Saved entries:
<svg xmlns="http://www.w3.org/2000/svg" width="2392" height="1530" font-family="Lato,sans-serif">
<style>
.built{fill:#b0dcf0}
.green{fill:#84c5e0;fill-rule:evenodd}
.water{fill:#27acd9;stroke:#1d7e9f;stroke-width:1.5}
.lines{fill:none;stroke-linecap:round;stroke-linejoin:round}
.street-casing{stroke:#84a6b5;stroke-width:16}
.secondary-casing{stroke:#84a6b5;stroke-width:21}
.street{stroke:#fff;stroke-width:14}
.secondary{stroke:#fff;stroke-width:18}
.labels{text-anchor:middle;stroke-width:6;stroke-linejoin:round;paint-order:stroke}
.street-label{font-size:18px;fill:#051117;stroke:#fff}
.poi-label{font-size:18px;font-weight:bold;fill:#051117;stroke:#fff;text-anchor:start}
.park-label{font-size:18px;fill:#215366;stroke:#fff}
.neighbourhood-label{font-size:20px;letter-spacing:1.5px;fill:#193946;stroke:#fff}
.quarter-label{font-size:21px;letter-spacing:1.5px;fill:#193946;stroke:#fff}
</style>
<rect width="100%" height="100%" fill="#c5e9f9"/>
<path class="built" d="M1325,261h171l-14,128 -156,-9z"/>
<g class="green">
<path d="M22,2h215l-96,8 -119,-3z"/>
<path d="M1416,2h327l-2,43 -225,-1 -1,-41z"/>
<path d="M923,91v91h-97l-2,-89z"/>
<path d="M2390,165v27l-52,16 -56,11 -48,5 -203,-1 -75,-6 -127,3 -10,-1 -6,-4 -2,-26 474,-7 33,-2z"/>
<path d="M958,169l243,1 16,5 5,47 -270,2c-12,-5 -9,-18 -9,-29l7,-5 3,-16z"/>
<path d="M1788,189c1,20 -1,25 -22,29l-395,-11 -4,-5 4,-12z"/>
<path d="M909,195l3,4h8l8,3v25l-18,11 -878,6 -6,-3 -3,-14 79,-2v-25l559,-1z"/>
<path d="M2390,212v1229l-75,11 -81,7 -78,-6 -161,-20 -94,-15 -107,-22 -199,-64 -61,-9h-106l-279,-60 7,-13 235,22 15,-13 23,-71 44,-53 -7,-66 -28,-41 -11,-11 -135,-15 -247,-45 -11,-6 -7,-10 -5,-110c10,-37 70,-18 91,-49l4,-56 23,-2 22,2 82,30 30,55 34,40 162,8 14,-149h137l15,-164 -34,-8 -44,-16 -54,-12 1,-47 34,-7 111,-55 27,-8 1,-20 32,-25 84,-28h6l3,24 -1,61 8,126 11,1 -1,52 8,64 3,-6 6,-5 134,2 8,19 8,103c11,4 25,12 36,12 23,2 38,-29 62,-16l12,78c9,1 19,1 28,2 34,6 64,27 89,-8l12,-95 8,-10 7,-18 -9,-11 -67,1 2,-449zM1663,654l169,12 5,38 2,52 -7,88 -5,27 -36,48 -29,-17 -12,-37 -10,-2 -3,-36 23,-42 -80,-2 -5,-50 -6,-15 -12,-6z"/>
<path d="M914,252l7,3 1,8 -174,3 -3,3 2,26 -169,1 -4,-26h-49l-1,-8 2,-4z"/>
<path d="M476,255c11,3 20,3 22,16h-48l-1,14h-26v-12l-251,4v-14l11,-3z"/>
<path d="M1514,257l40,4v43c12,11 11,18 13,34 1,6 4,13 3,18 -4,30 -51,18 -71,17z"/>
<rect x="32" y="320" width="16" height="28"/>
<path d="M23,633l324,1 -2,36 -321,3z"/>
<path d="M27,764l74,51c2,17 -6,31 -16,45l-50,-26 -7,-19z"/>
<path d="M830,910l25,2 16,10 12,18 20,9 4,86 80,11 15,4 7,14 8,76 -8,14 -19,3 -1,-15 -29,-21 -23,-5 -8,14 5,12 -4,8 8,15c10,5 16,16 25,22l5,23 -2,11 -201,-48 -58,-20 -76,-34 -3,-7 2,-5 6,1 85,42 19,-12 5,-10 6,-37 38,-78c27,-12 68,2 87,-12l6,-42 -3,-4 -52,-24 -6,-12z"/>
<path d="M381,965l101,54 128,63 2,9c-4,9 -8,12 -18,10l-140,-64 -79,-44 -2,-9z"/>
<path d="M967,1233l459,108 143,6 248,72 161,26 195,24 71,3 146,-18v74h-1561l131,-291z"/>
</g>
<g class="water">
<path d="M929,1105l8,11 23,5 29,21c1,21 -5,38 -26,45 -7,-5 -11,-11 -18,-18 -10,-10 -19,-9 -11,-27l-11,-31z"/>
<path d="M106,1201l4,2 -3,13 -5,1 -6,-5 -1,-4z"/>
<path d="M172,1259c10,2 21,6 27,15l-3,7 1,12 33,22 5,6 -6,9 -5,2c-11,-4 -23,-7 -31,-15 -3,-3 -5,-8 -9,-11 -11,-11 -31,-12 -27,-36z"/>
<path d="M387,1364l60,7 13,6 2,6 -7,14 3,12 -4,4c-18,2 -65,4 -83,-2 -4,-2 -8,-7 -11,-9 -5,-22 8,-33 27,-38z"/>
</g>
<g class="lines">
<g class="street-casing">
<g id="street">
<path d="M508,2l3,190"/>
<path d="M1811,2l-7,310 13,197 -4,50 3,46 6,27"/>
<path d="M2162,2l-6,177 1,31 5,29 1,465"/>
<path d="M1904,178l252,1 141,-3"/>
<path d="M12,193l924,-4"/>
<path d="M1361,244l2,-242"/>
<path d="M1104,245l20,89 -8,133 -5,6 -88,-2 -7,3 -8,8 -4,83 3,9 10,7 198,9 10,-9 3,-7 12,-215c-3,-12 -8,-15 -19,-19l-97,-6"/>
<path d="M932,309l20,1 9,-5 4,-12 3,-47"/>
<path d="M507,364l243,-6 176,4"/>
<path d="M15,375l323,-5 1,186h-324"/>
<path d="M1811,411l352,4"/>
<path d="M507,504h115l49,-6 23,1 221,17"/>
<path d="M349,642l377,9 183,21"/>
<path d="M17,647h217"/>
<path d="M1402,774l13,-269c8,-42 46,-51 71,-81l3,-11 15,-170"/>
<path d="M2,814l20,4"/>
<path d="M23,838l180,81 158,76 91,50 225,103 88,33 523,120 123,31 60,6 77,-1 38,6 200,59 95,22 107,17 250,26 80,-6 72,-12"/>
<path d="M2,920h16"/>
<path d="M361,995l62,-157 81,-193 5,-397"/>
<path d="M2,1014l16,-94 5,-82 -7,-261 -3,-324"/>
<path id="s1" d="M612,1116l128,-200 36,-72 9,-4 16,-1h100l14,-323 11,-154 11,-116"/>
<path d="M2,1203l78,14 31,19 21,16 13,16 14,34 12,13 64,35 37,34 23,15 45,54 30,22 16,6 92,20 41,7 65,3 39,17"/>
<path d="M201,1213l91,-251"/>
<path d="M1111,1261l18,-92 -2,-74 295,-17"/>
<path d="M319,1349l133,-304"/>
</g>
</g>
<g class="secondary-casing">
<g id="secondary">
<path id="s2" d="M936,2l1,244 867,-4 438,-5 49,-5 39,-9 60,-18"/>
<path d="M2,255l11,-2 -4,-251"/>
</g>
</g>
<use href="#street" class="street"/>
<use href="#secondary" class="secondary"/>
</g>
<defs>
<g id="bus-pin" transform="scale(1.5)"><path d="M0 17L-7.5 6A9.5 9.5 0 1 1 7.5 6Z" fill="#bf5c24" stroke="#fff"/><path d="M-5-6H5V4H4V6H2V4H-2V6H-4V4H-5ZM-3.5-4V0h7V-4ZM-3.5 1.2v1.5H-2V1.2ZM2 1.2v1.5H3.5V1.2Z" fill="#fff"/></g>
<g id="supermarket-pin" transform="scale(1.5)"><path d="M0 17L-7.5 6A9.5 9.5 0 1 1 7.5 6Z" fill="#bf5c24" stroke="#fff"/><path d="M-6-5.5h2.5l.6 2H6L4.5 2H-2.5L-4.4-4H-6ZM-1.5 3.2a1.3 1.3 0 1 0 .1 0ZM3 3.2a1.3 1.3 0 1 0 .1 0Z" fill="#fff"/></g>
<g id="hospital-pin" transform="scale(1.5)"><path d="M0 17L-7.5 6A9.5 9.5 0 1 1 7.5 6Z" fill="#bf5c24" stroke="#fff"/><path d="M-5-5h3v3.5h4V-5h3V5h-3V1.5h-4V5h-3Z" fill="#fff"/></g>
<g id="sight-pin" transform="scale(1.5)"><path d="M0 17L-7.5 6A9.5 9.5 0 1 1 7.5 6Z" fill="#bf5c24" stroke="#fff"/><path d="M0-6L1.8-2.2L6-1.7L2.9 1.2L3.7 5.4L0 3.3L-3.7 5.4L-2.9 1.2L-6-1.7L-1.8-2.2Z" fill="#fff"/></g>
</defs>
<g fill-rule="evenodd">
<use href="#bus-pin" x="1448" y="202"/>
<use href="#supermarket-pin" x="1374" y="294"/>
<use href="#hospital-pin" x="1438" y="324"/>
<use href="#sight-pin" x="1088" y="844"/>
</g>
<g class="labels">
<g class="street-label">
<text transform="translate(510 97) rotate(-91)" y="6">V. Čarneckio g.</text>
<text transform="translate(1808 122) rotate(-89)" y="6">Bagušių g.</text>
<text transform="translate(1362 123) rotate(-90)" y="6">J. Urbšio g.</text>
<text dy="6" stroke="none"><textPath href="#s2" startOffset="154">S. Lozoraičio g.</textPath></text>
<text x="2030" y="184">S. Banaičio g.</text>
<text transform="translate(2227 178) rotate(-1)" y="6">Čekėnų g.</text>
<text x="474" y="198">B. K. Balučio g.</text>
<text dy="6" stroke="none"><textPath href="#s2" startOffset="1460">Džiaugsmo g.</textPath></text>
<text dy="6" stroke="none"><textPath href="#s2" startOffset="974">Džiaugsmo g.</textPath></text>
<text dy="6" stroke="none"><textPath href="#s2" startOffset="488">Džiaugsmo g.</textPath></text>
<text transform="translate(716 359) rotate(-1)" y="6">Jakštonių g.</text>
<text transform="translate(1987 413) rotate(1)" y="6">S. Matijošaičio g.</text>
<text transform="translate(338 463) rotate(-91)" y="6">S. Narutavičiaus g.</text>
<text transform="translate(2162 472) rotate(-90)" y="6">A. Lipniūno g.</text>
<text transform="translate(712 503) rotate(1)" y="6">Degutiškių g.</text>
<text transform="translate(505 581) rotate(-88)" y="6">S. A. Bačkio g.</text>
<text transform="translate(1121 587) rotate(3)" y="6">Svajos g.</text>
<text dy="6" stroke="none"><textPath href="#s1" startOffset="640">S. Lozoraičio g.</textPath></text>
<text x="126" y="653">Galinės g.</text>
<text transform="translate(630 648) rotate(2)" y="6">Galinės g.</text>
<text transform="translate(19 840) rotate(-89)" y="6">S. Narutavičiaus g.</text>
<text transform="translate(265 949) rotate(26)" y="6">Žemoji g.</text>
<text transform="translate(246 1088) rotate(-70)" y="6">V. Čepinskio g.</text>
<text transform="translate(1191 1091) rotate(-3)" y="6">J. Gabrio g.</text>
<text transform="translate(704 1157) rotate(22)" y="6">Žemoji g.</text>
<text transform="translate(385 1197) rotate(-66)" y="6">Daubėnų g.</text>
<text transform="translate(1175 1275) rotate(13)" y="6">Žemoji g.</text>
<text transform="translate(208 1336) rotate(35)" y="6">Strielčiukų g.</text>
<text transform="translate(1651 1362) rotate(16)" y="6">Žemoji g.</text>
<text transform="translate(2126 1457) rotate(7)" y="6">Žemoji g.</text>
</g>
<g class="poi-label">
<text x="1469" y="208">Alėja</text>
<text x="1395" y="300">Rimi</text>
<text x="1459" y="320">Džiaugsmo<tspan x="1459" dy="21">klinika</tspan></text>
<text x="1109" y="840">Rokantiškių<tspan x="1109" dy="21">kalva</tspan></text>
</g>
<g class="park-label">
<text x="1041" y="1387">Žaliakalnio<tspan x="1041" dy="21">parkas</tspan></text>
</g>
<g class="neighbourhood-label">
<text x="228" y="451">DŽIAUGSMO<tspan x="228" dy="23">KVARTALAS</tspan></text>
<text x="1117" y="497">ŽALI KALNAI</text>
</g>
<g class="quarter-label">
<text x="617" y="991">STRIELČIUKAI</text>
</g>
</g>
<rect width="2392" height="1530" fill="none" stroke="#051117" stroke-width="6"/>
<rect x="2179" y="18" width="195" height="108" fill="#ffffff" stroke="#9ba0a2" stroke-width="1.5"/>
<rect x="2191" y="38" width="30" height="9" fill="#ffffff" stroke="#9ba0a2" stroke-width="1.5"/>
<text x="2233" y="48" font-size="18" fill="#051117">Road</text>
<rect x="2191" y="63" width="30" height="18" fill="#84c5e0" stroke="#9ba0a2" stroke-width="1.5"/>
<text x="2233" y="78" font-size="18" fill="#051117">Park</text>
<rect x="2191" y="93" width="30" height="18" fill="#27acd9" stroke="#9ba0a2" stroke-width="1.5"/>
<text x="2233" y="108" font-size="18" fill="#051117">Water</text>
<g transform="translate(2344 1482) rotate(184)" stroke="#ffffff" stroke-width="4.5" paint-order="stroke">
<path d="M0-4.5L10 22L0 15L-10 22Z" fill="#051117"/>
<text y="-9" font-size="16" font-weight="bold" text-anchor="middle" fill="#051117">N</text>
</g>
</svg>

What the exercise asks:
From the data above, copy each line with the string "lines" in it.

Worked solution:
.lines{fill:none;stroke-linecap:round;stroke-linejoin:round}
<g class="lines">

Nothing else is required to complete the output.